SEY(θ)=1+α(1−cos.sup.β θ)

[0080] A good fit of SEY (θ) (secondary and backscattered electrons) is achieved with a constant value of α=9626.4 and β ranges from 2.82.Math.10.sup.−5 to 4.75.Math.10.sup.−5 for the primary energy range 200-900 eV.

[0081] The return loss of these coated Ku band samples, as well as the insertion loss, was measured at Tesat Spacecom by using a network analyzer equipment. S-parameter measurements were performed on each DUT (Device under test) before and after treatment.

[0082] A low value of insertion loss was measured, 0.14 dB.

[0083] Multipactor test were performed at the European High Power Laboratory in Valencia (Spain). Reference document: ECSS Space Engineering—T\TuHipact.ioll design and t.est RCSS-E-20-01A.

[0084] The filter sample was installed inside a vacuum chamber and one .sup.90Sr radioactive β-source and one UV lamp were employed simultaneously during the tests. A total of two electron probes were used during the test. It is worth mentioning that the detection systems as well as the radioactive source and the optical fiber (UV light) were positioned nearby the critical area of the filter sample.

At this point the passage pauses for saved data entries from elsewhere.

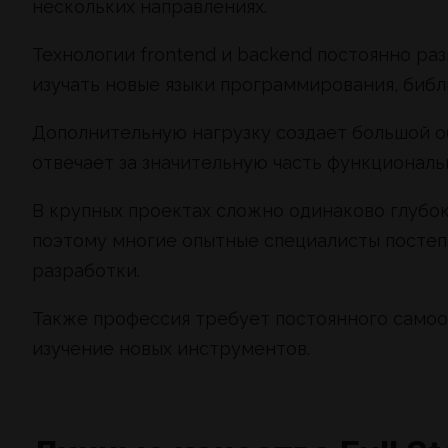
нескольких направлениях.
Технологии frontend и backend постоянно ра
изучать новые языки программирования, биб
Дополнительную нагрузку создает большой об
отвечает за значительную часть функциональ
В крупных проектах сложно одинаково глубок
поэтому многие опытные специалисты постеп
разработки.
Также профессия требует постоянного самоо
изучение новых инструментов.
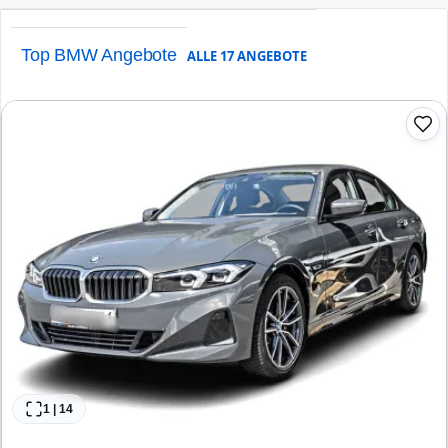
Top BMW Angebote
ALLE
17
ANGEBOTE
1
|
14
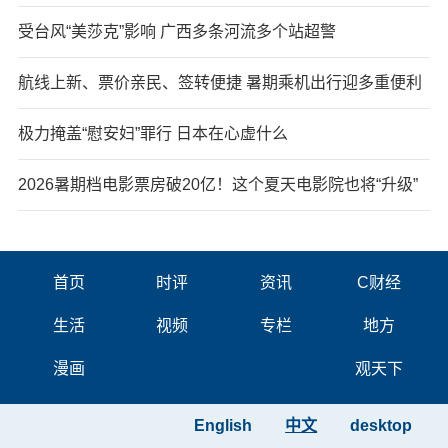
受台风“美莎克”影响 广西多条河流多个站超警
航线上新、票价亲民、签转便捷 暑期乘机出行迎多重便利
极力掩盖“慰安妇”罪行 日本在心虚什么
2026暑期档电影票房破20亿！这个夏天电影院也将“升级”
首页
时评
资讯
C财经
生活
视频
专栏
地方
漫画
观天下
English
中文
desktop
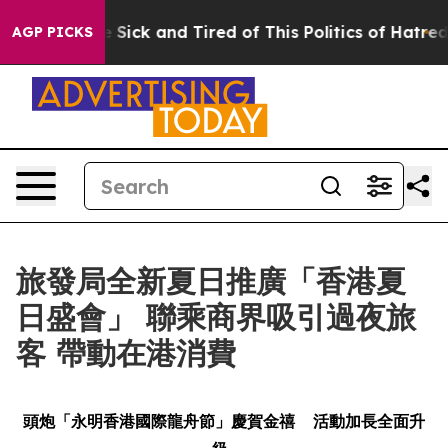
e Are Sick and Tired of This Politics of Hatred”
The St
AGP PICKS
旅發局全新夏日推廣「香港夏
日盛會」 聯乘商界吸引過夜旅
客 帶動在港消費
頭炮「永明香港國際龍舟節」慶賀金禧
活動加長全面升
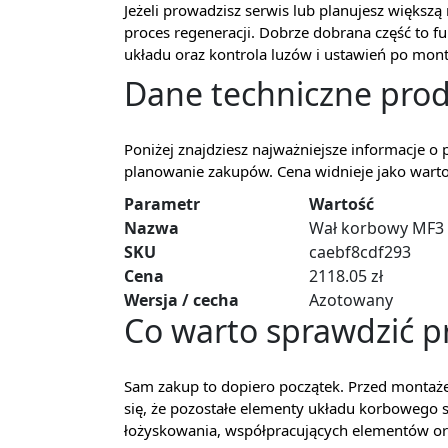
Jeżeli prowadzisz serwis lub planujesz więks
proces regeneracji. Dobrze dobrana część to f
układu oraz kontrola luzów i ustawień po mon
Dane techniczne pro
Poniżej znajdziesz najważniejsze informacje o 
planowanie zakupów. Cena widnieje jako warto
Parametr
Wartość
Nazwa
Wał korbowy MF3
SKU
caebf8cdf293
Cena
2118.05 zł
Wersja / cecha
Azotowany
Co warto sprawdzić 
Sam zakup to dopiero początek. Przed mont
się, że pozostałe elementy układu korbowego 
łożyskowania, współpracujących elementów or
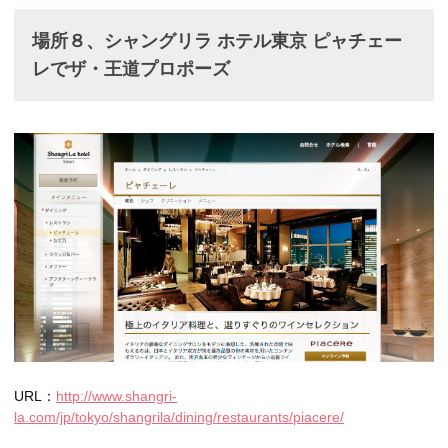
場所８、シャングリラ ホテル東京 ピャチェー
レでザ・王道プロポーズ
URL：
http://www.shangri-
la.com/jp/tokyo/shangrila/dining/restaurants/piacere/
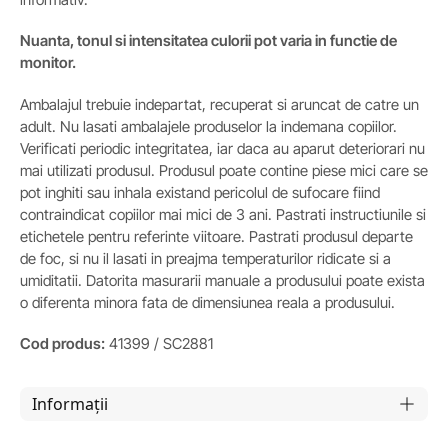
Nuanta, tonul si intensitatea culorii pot varia in functie de
monitor.
Ambalajul trebuie indepartat, recuperat si aruncat de catre un
adult. Nu lasati ambalajele produselor la indemana copiilor.
Verificati periodic integritatea, iar daca au aparut deteriorari nu
mai utilizati produsul. Produsul poate contine piese mici care se
pot inghiti sau inhala existand pericolul de sufocare fiind
contraindicat copiilor mai mici de 3 ani. Pastrati instructiunile si
etichetele pentru referinte viitoare. Pastrati produsul departe
de foc, si nu il lasati in preajma temperaturilor ridicate si a
umiditatii. Datorita masurarii manuale a produsului poate exista
o diferenta minora fata de dimensiunea reala a produsului.
Cod produs:
41399 / SC2881
Informații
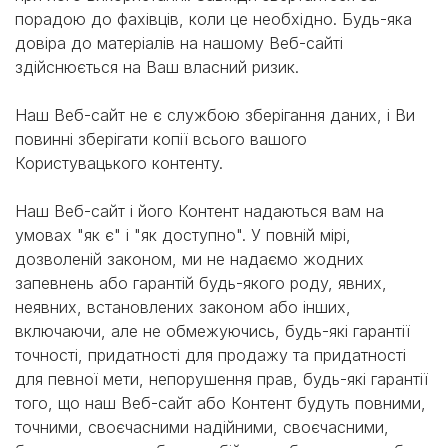
порадою до фахівців, коли це необхідно. Будь-яка
довіра до матеріалів на нашому Веб-сайті
здійснюється на Ваш власний ризик.
Наш Веб-сайт не є службою зберігання даних, і Ви
повинні зберігати копії всього вашого
Користувацького контенту.
Наш Веб-сайт і його Контент надаються вам на
умовах "як є" і "як доступно". У повній мірі,
дозволеній законом, ми не надаємо жодних
запевнень або гарантій будь-якого роду, явних,
неявних, встановлених законом або інших,
включаючи, але не обмежуючись, будь-які гарантії
точності, придатності для продажу та придатності
для певної мети, непорушення прав, будь-які гарантії
того, що наш Веб-сайт або Контент будуть повними,
точними, своєчасними надійними, своєчасними,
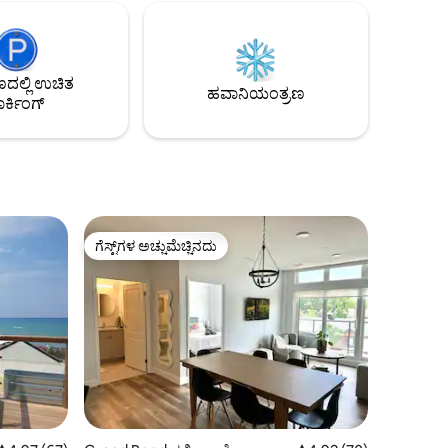
ಟೇಬಲ್‌ವರೆಗೆ ಮಾಡಲು ಸಾಕಷ್ಟಿದೆ. ಪ್ರತಿ ಕಿಟಕಿಯಲ್ಲಿ
 ಆನಂದಿಸಿ!
30 ಅಡಿ ಸೀಲಿಂಗ್‌ಗಳು ಮತ್ತು ಸರೋವರದ
ೇಜ್
ಸೂರ್ಯಾಸ್ತದ ವೀಕ್ಷಣೆಗಳು ಕ್ಯಾಮ್ಲಾಚೆ ಲ್ಯಾಂಬ್ಟನ್ ತೀರ
ಪ್ರದೇಶದಲ್ಲಿನ ಅತ್ಯುತ್ತಮ ಕಾಟೇಜ್ ಏಕೆ ಎಂದು ನಿಮಗೆ
ಲ್ಲಿ ಉಚಿತ
ತಿಳಿಯುತ್ತದೆ!
ಹವಾನಿಯಂತ್ರಣ
ರ್ಕಿಂಗ್
ಗೆಸ್ಟ್‌ಗಳ ಅಚ್ಚುಮೆಚ್ಚಿನದು
ಗೆಸ್ಟ್‌ಗಳ ಅಚ್ಚುಮೆಚ್ಚಿನದು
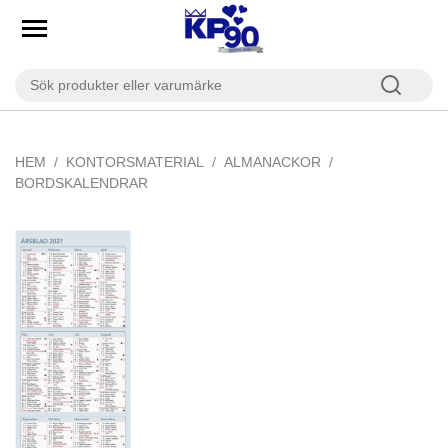
HEM
KONTORSMATERIAL
ALMANACKOR
BORDSKALENDRAR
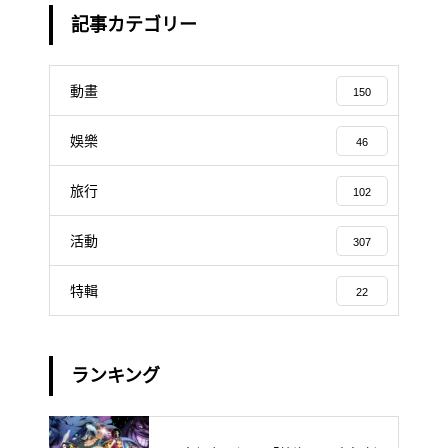
記事カテゴリー
動畫
150
娛樂
46
旅行
102
活動
307
特輯
22
ランキング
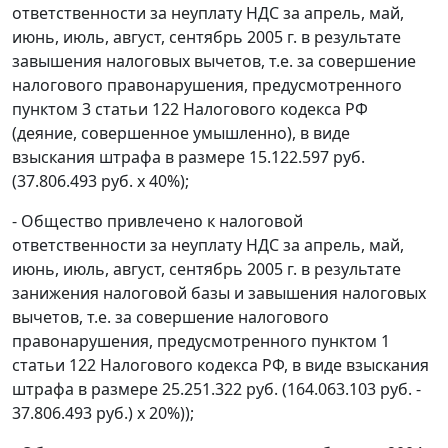
ответственности за неуплату НДС за апрель, май,
июнь, июль, август, сентябрь 2005 г. в результате
завышения налоговых вычетов, т.е. за совершение
налогового правонарушения, предусмотренного
пунктом 3 статьи 122
Налогового кодекса РФ
(деяние, совершенное умышленно), в виде
взыскания штрафа в размере 15.122.597 руб.
(37.806.493 руб. х 40%);
- Общество привлечено к налоговой
ответственности за неуплату НДС за апрель, май,
июнь, июль, август, сентябрь 2005 г. в результате
занижения налоговой базы и завышения налоговых
вычетов, т.е. за совершение налогового
правонарушения, предусмотренного
пунктом 1
статьи 122
Налогового кодекса РФ, в виде взыскания
штрафа в размере 25.251.322 руб. (164.063.103 руб. -
37.806.493 руб.) х 20%));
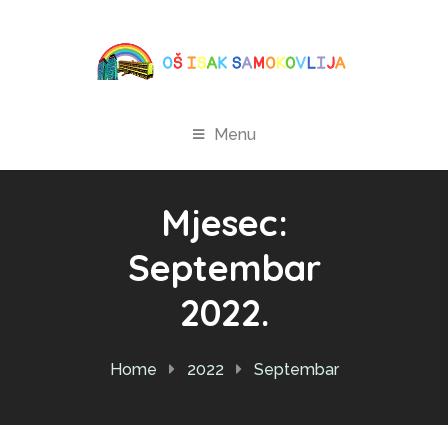
Menu
Mjesec:
Septembar
2022.
Home
2022
Septembar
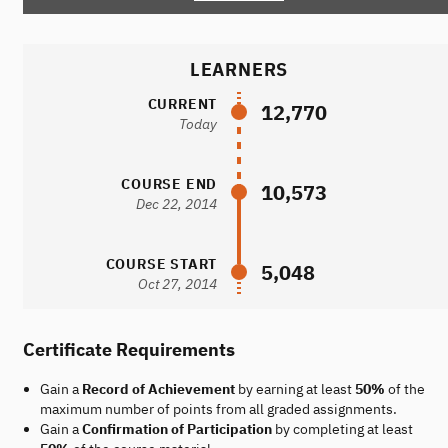
LEARNERS
CURRENT
12,770
Today
COURSE END
10,573
Dec 22, 2014
COURSE START
5,048
Oct 27, 2014
Certificate Requirements
Gain a
Record of Achievement
by earning at least
50%
of the
maximum number of points from all graded assignments.
Gain a
Confirmation of Participation
by completing at least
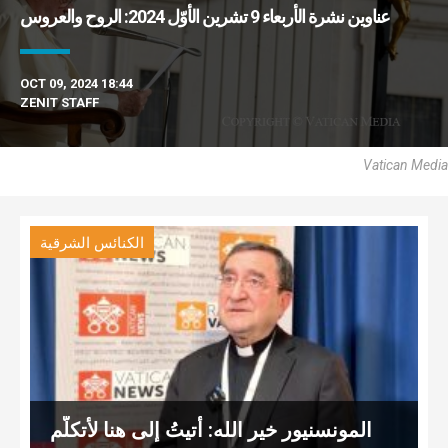
عناوين نشرة الأربعاء 9 تشرين الأوّل 2024: الروح والعروس
OCT 09, 2024 18:44
ZENIT STAFF
Vatican Media
الكنائس الشرقية
المونسنيور خير الله: أتيتُ إلى هنا لأتكلّم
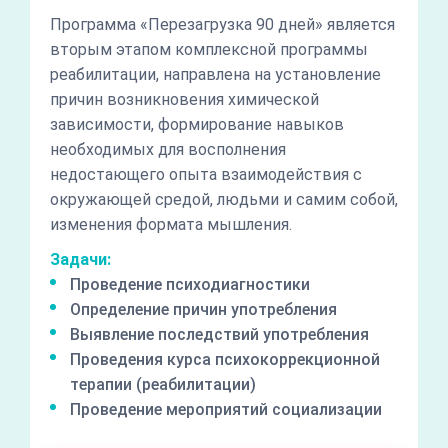
Программа «Перезагрузка 90 дней» является
вторым этапом комплексной программы
реабилитации, направлена на установление
причин возникновения химической
зависимости, формирование навыков
необходимых для восполнения
недостающего опыта взаимодействия с
окружающей средой, людьми и самим собой,
изменения формата мышления.
Задачи:
Проведение психодиагностики
Определение причин употребления
Выявление последствий употребления
Проведения курса психокоррекционной
терапии (реабилитации)
Проведение мероприятий социализации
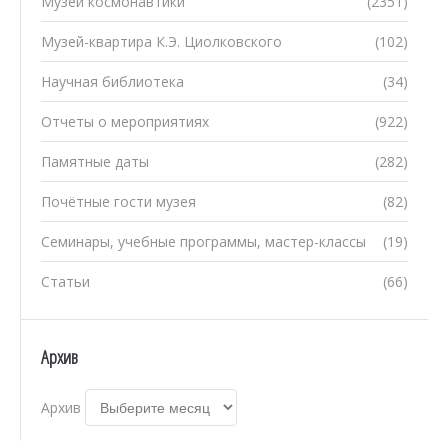
Музей космонавтики
(2351)
Музей-квартира К.Э. Циолковского
(102)
Научная библиотека
(34)
Отчеты о мероприятиях
(922)
Памятные даты
(282)
Почётные гости музея
(82)
Семинары, учебные программы, мастер-классы
(19)
Статьи
(66)
Архив
Архив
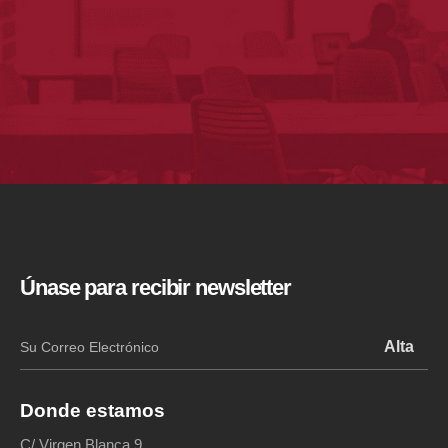
Únase para recibir newsletter
Donde estamos
C/ Virgen Blanca 9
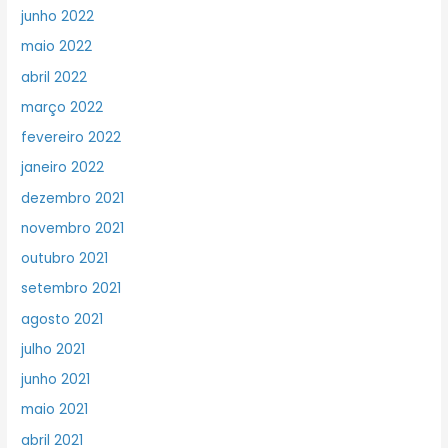
junho 2022
maio 2022
abril 2022
março 2022
fevereiro 2022
janeiro 2022
dezembro 2021
novembro 2021
outubro 2021
setembro 2021
agosto 2021
julho 2021
junho 2021
maio 2021
abril 2021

[0085] The filter sample was kept under vacuum for around 60 h before starting the test. No discharges were observed up to at least 15000 W. Once the profile was completed, the RF power was increased progressively up to 15000 W. No discharge was observed. The maximum power attainable in this test-bed is 15000 W. The Multipactor test indicated that not discharge was produced, even at the maximum attainable power of the test bed (15 kW).